Abstract
We now have the ability to measure a number of different vitamin D metabolites with very accurate methods. The most abundant vitamin D metabolite, 25-hydroxyvitamin D, is currently the best marker for overall vitamin D status and is therefore most commonly measured in clinical medicine. The added value of measuring metabolites beyond 25-hydroxyvitamin D, like 1,25-, and 24,25-dihydroxyvitamin D is not broadly appreciated. Yet, in some more complicated cases, these metabolites may provide just the information needed for a legitimate diagnosis. The problem at present, is knowing when to measure, what to measure and how to measure. For 25-hydroxyvitamin D, the most frequently used automated immunoassays do not meet the requirements of today’s standards for certain patient groups and liquid chromatography-tandem mass spectrometry is the desired method of choice in these individuals. The less frequently measured 1,25-dihydroxyvitamin D metabolite enables us to identify a number of conditions, including 1α-hydroxylase deficiency, hereditary vitamin D-resistant rickets and a number of granulomatous diseases or lymphoproliferative diseases accompanied by hypercalcaemia. Furthermore, it discriminates between the FGF23-mediated and non-FGF23-mediated hypophosphatemic syndromes. The 24,25-dihydroxyvitamin D metabolite has proven its value in the diagnosis of idiopathic infantile hypercalcaemia and has the potential of having value in identifying other diseases. For both metabolites, the understanding of the origin of differences between assays is limited and requires further attention. Nonetheless, in every way, appropriate measurement of vitamin D metabolism in the clinical laboratory hinges eminently on the comprehension of the value of the different metabolites, and the importance of the choice of method.
————
**Problems to work on:**
**1.** Name every vitamin D metabolite mentioned in the vitamin D abstract.
**2.** According to the vitamin D abstract, which metabolite has proven its value in diagnosing idiopathic infantile hypercalcaemia?
**3.** Write what comes next in the vitamin D abstract, picking up after its final sentence.
————
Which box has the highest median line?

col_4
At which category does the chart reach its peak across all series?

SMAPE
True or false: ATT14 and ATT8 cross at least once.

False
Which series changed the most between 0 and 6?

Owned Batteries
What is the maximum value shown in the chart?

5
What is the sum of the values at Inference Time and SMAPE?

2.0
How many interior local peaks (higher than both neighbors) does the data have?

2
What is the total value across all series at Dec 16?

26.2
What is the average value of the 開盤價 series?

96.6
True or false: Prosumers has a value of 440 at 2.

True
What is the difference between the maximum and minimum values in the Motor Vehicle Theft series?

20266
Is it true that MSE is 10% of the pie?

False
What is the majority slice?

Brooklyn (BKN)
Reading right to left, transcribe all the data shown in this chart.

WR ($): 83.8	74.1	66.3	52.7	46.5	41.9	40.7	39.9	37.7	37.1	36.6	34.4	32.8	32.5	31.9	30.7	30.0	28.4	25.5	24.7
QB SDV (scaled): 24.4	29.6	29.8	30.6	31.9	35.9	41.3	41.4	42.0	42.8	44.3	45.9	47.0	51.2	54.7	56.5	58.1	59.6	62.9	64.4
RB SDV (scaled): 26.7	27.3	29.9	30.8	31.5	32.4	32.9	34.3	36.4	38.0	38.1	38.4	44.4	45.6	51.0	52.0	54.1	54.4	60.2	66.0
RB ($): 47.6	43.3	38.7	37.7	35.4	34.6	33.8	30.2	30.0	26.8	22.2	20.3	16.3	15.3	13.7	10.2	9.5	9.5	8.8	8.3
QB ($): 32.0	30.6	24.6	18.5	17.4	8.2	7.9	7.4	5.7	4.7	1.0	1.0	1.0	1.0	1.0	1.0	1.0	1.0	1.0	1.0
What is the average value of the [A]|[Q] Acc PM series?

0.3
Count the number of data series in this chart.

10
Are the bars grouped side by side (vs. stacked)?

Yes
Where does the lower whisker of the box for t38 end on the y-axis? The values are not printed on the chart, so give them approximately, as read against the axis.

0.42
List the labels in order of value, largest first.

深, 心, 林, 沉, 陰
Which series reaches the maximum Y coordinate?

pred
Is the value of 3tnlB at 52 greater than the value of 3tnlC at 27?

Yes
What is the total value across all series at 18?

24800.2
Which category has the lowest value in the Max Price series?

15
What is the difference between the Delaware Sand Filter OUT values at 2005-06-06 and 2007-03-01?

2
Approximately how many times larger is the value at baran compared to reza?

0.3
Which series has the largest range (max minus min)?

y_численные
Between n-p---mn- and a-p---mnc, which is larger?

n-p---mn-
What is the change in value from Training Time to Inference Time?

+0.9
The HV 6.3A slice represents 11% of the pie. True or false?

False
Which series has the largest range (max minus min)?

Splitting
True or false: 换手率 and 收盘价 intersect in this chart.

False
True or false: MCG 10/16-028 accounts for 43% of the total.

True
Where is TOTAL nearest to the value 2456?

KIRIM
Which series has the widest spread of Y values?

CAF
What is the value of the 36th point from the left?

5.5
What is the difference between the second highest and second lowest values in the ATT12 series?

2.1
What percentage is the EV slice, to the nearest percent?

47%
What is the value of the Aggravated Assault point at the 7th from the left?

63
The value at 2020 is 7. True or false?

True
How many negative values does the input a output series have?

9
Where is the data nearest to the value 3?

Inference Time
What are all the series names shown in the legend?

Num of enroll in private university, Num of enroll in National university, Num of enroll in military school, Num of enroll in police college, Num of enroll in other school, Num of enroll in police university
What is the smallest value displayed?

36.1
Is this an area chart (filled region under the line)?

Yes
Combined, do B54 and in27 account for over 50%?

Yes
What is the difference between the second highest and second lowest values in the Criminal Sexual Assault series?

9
————
**Answers for each item:**
**1.**
25-hydroxyvitamin D
1,25-dihydroxyvitamin D
24,25-dihydroxyvitamin D

**2.** 24,25-dihydroxyvitamin D.

**3.**
Highlights
With the ever-growing family of measurable vitamin D metabolites and techniques to assess them, comes a predicament
Indications where measurement of 1,25(OH)2 D may contribute to diagnosis or aid in monitoring treatment include conditions where production of 1,25(OH)2 D is heavily disturbed, resulting in either a shortage of 1,25(OH)2 D, such as in 1α-hydroxylase deficiency, or an overabundance of 1,25(OH)2 D, such as in hereditary vitamin D-resistant rickets, sarcoidosis, tuberculosis, rheumatoid arthritis, inflammatory bowel disease and lymphoproliferative diseases. 1,25(OH)2 D helps to identify the hypophosphatemic syndromes mediated by Fibroblast growth factor 23 (FGF23), including X-linked hypophosphatemia (XLH), autosomal dominant hypophosphatemic rickets (ADHR), ARHR and tumour induced osteomalacia (TIO)
Measuring 24,25(OH)2 D enables identification of CYP24A1 mutations leading to impaired catabolism of the hormone and associated hypercalcaemia, such as in infantile hypercalcaemia (IIH)
Summary
With the ever-growing family of measurable vitamin D metabolites and techniques to assess them, comes a predicament. How does a clinician decide when measurement of vitamin D metabolism benefits the diagnostic process? What metabolic product of vitamin D provides the necessary answers, and how best to measure it? The choice of method is discussed, as this is an important aspect of appropriate vitamin D metabolism measurement. Knowledge of the processes and the stimulatory and inhibitory factors involved in this ingenious metabolic pathway is a prerequisite for understanding the benefits and relevance of measuring the different metabolites. As not all available methods are suitable for every situation, knowing the flaws and pitfalls of the various measurement procedures is important to prevent a misdiagnosis or missed diagnosis.